Enfin, un dernier amendement modifie la rédaction de l'article 3 qui prévoyait initialement la remise d'un rapport au Parlement sur les freins au développement de la fabrication et de la commercialisation des substances à faible risque. Les auteurs de l'amendement ont jugé "opportun d'élargir son champ afin qu'il aborde également l'état du développement actuel de ces produits et les leviers qui y concourent, ainsi que les recherches menées dans ce domaine". Dans sa nouvelle rédaction, l'article stipule qu'"avant le 31 décembre 2014, le gouvernement dépose sur le bureau du Parlement un rapport sur le développement de l'utilisation des produits de biocontrôle et à faible risque mentionnés aux articles 1 et 2, sur les leviers qui y concourent ainsi que sur les recherches menées dans ce domaine. Ce rapport indique les freins juridiques et économiques au développement de ces produits et plus largement à celui de la lutte intégrée telle que définie à l'article 3 de la directive 2009/128/CE du Parlement européen et du Conseil du 21 octobre 2009 instaurant un cadre d'action communautaire pour parvenir à une utilisation des pesticides compatible avec le développement durable."
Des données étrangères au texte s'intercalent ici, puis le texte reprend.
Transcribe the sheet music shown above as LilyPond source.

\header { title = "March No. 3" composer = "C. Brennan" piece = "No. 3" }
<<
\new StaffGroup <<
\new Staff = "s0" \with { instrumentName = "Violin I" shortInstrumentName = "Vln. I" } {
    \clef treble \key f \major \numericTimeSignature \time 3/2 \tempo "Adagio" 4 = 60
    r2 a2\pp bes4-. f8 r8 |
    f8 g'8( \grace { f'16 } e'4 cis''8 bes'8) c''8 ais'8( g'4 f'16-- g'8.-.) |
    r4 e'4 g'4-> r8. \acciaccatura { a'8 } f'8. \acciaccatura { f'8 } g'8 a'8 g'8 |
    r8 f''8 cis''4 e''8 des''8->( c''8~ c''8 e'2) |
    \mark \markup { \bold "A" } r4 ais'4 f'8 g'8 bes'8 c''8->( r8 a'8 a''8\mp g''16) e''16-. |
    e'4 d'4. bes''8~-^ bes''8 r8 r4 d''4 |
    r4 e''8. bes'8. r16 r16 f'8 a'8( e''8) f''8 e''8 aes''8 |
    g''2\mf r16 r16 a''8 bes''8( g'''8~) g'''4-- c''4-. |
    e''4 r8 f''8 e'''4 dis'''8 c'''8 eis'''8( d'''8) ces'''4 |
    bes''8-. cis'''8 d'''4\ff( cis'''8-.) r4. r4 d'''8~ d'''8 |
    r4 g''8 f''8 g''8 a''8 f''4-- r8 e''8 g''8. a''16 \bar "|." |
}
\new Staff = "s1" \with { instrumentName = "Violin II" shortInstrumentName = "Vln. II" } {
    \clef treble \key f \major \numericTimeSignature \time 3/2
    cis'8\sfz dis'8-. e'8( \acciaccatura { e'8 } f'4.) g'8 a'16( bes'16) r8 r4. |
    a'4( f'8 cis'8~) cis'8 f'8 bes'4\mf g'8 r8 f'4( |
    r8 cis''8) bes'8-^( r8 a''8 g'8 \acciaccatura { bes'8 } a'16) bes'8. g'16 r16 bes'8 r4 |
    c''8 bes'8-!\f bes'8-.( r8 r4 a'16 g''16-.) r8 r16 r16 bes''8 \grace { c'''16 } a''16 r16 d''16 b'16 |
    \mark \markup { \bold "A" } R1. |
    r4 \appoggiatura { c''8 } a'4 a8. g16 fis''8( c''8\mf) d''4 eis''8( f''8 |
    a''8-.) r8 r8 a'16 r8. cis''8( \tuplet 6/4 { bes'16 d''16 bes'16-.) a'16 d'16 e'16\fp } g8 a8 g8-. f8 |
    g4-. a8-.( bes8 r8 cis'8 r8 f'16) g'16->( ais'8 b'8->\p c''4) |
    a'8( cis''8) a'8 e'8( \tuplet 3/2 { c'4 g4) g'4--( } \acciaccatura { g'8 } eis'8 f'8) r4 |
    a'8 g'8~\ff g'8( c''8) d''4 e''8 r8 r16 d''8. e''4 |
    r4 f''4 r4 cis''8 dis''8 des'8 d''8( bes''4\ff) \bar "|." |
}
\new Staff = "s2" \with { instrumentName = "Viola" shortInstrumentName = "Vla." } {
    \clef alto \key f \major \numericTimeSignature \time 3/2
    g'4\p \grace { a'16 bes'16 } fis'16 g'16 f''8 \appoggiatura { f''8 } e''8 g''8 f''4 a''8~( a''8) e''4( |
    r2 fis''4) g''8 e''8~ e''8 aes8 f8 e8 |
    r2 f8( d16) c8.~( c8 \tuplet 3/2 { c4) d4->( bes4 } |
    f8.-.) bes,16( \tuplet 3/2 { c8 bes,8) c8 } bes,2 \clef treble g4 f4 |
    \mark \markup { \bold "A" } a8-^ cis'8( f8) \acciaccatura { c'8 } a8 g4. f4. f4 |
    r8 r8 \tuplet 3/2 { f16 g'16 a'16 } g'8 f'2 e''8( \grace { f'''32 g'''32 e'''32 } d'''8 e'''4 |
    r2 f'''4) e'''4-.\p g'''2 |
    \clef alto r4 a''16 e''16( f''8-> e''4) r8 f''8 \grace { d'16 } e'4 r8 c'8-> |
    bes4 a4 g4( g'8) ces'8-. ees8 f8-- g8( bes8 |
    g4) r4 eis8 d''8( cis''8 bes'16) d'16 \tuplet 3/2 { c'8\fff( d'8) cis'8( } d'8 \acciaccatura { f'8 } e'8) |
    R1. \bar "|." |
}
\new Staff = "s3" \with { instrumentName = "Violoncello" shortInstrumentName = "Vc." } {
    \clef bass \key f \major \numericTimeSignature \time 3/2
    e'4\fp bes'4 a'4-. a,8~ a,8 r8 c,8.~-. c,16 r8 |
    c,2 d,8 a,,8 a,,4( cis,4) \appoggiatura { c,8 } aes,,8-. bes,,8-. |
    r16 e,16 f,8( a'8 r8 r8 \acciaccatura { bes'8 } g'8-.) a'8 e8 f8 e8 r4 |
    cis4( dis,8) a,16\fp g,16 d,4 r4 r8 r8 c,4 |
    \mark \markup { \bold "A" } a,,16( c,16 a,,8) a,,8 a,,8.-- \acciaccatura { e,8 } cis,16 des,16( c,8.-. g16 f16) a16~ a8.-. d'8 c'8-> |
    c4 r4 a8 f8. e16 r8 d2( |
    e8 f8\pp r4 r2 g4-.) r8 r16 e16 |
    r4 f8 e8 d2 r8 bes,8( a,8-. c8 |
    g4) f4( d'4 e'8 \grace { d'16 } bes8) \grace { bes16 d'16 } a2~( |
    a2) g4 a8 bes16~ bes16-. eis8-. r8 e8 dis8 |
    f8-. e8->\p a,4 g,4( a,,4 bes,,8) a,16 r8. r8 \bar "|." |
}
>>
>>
L'auteur de la proposition de loi, le sénateur écologiste du Morbihan Joël Labbé, a annoncé que le texte serait présenté en janvier à l'Assemblée nationale à l'occasion d'une niche écologiste, afin qu'il soit adopté définitivement avant les municipales. "Il nous reste maintenant à récupérer et à traiter les stocks de produits existants", a conclu le ministre de l'Ecologie Philippe Martin.